Action item ->
Across the data below, how many lines have the word "linejoin" in them? Respond with the number alone.
BEGIN Material provided
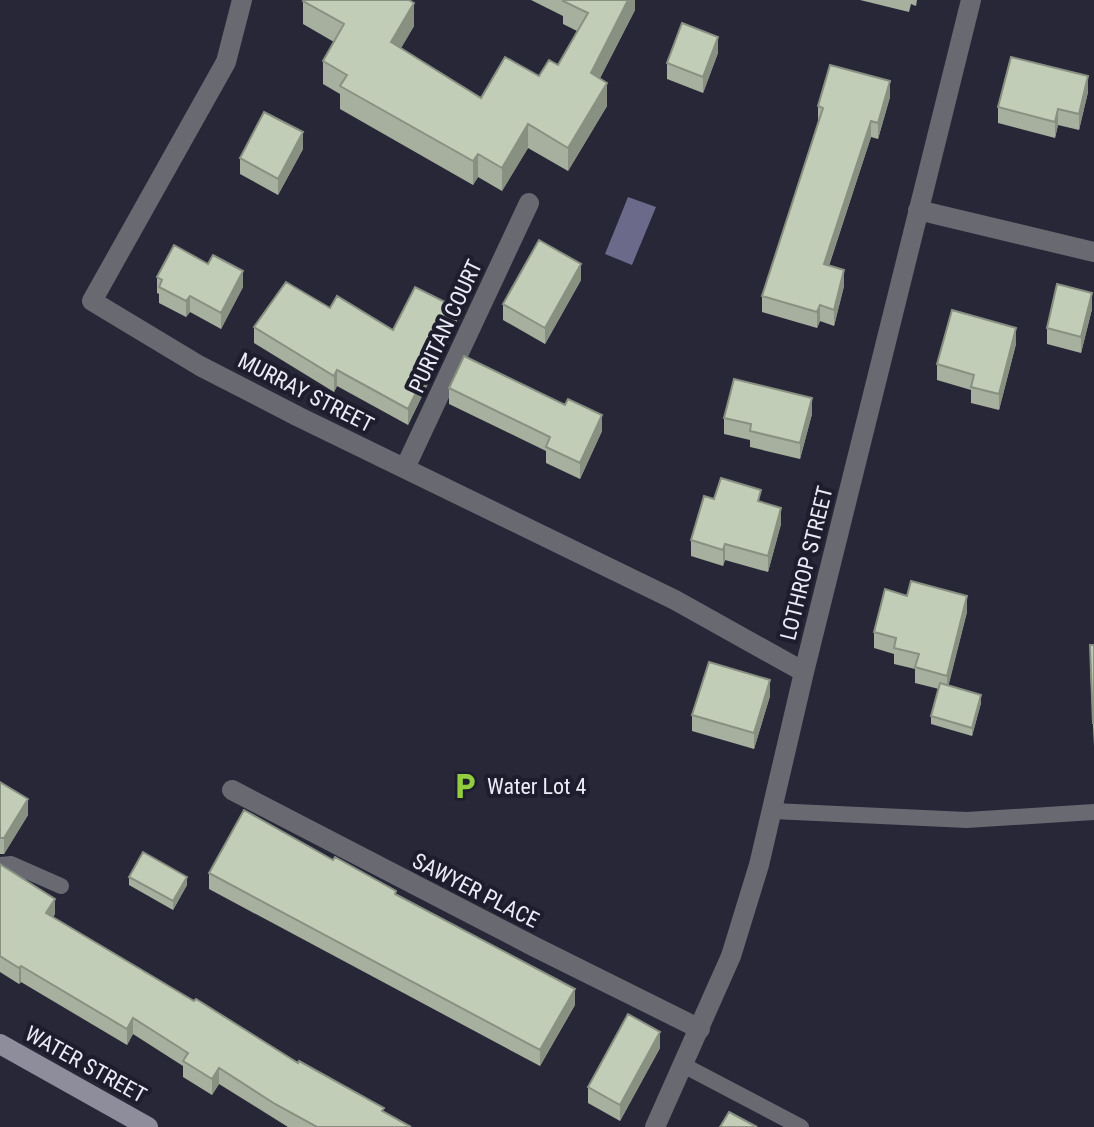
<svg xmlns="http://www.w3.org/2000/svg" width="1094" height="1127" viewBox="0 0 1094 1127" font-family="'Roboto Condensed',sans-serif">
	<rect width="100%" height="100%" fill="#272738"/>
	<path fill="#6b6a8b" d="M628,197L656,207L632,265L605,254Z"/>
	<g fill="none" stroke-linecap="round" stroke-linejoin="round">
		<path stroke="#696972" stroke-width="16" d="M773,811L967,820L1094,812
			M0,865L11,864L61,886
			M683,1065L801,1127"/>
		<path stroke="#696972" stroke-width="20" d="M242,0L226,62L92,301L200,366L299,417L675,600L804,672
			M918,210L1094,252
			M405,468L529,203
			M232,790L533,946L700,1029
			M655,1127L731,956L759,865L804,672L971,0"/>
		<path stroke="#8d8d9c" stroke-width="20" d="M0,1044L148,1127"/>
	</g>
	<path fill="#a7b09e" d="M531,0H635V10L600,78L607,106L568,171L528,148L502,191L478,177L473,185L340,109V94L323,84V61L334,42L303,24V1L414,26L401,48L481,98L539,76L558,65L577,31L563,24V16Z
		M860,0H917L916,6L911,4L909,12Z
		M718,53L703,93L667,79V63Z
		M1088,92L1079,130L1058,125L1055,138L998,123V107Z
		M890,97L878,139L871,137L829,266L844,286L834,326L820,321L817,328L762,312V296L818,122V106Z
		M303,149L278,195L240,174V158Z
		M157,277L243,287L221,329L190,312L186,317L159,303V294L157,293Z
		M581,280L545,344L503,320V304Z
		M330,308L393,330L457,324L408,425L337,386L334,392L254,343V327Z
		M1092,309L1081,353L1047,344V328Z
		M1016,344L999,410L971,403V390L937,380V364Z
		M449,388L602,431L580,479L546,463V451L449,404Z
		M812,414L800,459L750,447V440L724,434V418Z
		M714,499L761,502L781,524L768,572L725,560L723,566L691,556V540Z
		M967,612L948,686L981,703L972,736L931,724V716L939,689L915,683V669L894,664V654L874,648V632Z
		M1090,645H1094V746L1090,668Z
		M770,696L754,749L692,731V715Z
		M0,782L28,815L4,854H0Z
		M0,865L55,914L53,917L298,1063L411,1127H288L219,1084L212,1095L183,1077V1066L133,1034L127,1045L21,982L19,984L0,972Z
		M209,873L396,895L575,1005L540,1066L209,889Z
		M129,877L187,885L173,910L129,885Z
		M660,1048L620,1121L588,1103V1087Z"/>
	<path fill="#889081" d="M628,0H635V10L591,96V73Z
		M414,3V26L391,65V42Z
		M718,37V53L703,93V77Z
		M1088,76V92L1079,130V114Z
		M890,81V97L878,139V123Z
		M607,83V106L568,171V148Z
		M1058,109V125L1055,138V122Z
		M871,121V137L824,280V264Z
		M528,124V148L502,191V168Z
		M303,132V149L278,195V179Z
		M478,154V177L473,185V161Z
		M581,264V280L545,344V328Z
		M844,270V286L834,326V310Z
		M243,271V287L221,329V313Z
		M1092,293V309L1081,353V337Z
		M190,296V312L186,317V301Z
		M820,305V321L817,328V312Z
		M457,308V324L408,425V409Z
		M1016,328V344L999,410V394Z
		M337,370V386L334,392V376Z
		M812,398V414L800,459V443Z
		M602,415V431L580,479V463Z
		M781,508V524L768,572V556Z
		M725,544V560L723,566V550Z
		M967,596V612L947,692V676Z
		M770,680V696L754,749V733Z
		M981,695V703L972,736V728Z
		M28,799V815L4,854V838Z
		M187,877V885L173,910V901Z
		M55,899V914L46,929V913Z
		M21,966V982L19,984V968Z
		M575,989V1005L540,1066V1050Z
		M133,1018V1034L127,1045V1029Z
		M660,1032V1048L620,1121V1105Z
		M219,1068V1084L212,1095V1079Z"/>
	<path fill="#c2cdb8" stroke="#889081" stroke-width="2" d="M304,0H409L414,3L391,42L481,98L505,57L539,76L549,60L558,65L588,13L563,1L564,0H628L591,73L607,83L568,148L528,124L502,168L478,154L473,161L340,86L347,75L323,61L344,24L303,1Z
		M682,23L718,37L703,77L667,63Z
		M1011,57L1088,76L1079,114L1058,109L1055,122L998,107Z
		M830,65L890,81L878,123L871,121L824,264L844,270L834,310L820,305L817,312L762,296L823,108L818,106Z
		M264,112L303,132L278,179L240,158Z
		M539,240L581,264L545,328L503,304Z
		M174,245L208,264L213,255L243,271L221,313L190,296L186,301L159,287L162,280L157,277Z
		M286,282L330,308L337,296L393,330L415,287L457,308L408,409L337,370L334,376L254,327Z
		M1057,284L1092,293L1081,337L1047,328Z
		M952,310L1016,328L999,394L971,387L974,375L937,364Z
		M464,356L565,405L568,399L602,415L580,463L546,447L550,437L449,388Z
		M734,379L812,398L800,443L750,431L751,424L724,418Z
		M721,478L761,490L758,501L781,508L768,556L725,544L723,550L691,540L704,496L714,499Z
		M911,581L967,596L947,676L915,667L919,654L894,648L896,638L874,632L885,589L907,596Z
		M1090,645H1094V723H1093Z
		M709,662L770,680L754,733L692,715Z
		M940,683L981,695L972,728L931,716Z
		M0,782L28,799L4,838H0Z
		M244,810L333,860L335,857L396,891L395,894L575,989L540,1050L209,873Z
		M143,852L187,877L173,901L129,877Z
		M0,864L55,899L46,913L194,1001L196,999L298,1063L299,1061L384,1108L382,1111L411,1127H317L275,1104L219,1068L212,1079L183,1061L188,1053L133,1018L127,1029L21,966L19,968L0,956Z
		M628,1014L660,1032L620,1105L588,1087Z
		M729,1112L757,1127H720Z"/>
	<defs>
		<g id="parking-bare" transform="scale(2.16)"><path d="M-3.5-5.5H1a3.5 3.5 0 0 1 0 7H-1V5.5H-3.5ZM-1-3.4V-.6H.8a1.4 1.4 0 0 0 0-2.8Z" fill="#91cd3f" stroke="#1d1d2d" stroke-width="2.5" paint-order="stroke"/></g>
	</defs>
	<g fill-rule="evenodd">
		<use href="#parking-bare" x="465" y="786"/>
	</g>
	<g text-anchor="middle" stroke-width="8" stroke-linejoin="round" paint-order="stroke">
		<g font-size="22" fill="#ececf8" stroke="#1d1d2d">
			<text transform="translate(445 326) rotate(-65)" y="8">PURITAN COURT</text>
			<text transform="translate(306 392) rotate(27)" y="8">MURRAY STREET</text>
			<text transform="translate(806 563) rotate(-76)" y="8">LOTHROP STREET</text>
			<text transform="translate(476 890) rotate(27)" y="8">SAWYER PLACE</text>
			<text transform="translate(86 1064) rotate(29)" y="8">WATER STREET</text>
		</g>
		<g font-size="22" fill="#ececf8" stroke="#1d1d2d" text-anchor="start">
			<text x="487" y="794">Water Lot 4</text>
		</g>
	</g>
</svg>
END Material provided
BEGIN Material provided
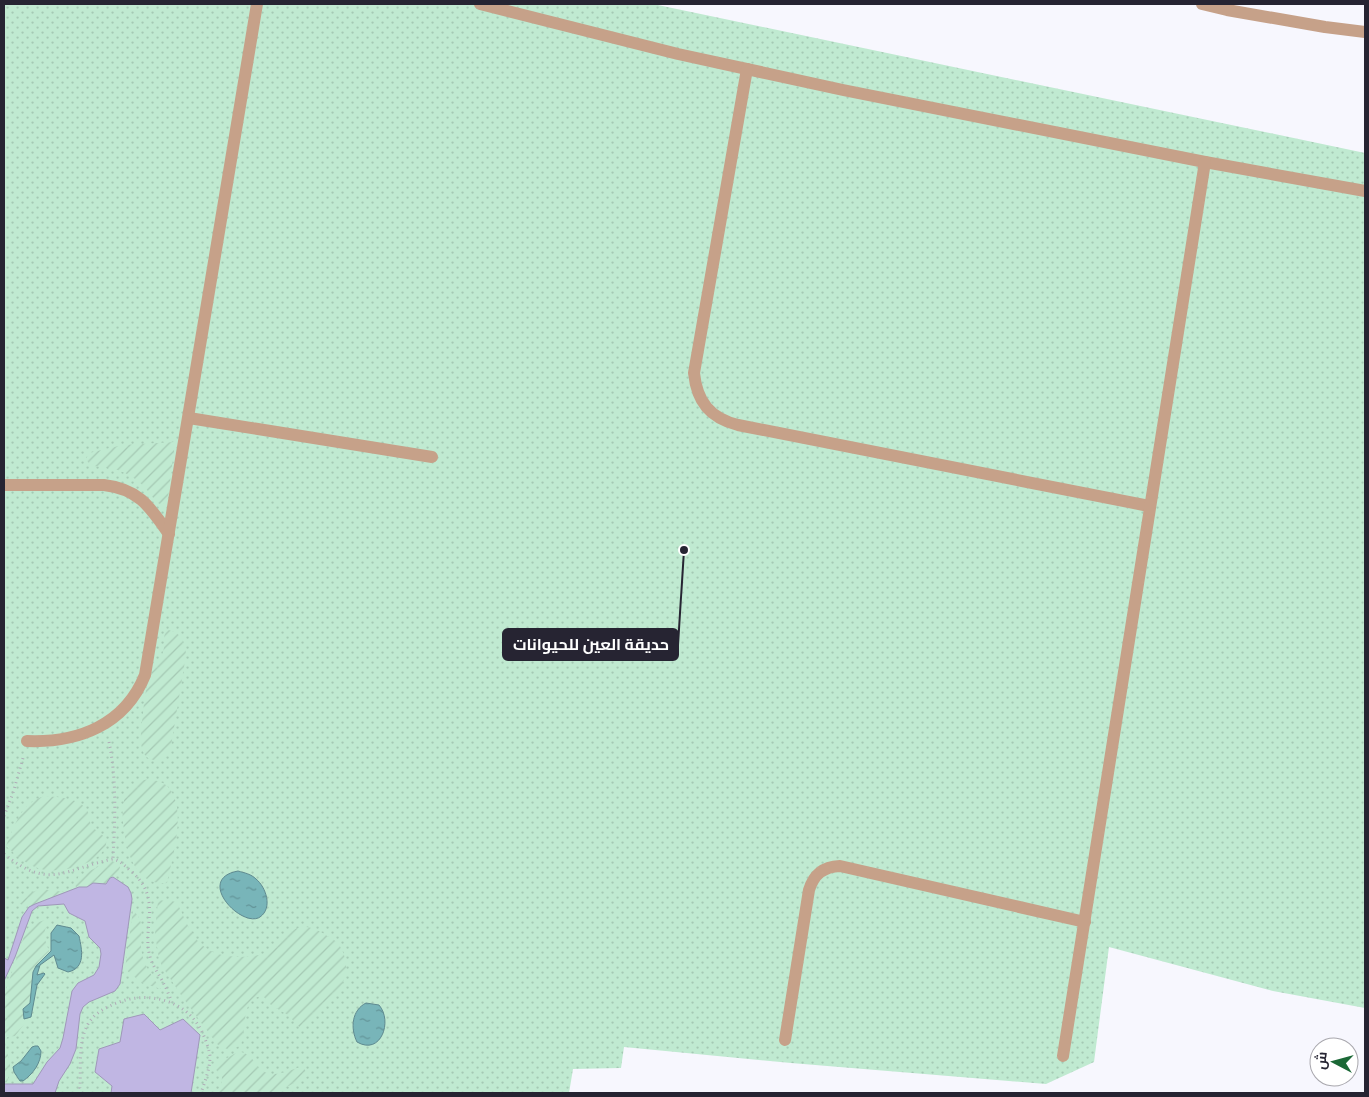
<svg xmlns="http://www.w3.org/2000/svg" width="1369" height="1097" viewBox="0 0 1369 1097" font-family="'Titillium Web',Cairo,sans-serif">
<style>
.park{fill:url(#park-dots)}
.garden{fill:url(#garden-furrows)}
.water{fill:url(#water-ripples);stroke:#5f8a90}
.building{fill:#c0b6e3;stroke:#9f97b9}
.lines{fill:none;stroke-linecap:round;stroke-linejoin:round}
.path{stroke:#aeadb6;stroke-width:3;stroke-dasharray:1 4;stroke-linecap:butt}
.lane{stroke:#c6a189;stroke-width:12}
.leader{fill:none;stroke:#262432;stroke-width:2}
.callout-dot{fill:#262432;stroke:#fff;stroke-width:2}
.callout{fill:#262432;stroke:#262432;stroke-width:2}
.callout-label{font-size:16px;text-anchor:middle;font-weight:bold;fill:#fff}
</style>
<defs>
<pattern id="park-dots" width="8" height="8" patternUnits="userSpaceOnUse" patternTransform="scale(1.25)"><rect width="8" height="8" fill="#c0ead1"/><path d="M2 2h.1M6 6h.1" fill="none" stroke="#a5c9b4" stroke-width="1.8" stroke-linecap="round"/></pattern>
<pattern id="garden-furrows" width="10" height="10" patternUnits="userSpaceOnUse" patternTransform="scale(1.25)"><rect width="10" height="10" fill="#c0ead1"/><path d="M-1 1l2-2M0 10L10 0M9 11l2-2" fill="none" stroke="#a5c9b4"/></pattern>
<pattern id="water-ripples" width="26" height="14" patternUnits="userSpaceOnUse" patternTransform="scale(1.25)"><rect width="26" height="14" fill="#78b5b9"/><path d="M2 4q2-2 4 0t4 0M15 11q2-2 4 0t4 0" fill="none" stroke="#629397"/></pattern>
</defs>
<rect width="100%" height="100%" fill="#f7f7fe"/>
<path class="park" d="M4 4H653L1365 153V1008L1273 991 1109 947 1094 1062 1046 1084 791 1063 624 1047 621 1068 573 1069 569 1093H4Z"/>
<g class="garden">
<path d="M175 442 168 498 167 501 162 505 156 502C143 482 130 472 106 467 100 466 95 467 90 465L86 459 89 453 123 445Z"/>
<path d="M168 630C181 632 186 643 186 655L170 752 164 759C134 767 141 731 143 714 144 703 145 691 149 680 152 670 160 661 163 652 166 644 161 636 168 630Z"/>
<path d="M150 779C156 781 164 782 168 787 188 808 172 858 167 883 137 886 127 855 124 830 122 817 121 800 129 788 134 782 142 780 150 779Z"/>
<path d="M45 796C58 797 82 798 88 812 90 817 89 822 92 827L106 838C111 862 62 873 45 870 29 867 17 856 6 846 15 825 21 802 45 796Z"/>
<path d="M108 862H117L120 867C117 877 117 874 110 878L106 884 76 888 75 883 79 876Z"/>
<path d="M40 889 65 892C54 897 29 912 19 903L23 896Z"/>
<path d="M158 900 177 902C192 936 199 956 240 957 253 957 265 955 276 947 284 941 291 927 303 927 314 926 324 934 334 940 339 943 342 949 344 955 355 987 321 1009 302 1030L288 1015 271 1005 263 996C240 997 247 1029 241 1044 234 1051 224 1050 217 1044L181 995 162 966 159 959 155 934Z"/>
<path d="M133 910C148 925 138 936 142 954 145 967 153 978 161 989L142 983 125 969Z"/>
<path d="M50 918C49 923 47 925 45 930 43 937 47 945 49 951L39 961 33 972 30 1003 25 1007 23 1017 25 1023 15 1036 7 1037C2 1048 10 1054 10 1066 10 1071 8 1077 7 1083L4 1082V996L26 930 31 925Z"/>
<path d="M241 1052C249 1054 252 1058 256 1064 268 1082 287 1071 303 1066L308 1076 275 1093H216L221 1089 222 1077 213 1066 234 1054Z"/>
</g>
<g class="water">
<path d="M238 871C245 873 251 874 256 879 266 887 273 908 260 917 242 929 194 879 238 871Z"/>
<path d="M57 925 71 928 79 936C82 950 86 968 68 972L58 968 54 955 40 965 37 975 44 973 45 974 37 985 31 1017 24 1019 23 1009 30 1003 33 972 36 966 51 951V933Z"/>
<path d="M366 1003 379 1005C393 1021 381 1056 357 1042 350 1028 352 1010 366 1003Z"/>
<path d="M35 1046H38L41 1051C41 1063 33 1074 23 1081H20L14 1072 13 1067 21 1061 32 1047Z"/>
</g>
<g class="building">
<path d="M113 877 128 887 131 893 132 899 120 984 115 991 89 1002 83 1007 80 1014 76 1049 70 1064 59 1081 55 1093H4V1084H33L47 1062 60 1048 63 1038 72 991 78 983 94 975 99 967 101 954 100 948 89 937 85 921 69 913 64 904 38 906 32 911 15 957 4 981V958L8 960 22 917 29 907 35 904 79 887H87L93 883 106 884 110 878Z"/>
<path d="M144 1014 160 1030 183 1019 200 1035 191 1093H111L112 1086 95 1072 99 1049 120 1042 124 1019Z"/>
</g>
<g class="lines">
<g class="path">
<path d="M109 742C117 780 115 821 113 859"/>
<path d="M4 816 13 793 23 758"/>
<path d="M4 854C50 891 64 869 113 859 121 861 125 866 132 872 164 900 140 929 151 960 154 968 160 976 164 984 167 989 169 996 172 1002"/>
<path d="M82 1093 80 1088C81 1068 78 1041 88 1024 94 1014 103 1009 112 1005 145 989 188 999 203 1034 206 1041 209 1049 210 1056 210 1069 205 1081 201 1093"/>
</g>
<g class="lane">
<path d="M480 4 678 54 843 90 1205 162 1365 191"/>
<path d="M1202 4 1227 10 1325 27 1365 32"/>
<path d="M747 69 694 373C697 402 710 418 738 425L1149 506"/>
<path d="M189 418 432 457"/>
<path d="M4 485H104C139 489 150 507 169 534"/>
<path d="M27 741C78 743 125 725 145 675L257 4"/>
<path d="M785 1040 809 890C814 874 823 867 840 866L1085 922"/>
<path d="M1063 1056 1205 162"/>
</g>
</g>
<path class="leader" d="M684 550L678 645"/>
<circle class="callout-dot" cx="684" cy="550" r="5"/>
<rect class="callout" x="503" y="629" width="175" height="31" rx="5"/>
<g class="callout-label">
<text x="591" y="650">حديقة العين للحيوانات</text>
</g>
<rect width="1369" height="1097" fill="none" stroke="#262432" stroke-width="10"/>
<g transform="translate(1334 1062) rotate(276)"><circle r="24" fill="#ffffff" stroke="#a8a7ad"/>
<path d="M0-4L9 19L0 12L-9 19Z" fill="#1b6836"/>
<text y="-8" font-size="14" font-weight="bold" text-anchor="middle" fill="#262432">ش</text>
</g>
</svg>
END Material provided
Exercise response ->
3